**REQUIREMENT**
Recast every line in the listing below as a numbered list, omitting any blank lines.

(Records drawn from a data source)

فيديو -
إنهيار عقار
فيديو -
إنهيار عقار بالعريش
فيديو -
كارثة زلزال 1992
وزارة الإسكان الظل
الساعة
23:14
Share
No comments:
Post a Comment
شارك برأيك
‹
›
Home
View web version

**RESULT OF THIS TASK**
1. فيديو -
2. إنهيار عقار
3. فيديو -
4. إنهيار عقار بالعريش
5. فيديو -
6. كارثة زلزال 1992
7. وزارة الإسكان الظل
8. الساعة
9. 23:14
10. Share
11. No comments:
12. Post a Comment
13. شارك برأيك
14. ‹
15. ›
16. Home
17. View web version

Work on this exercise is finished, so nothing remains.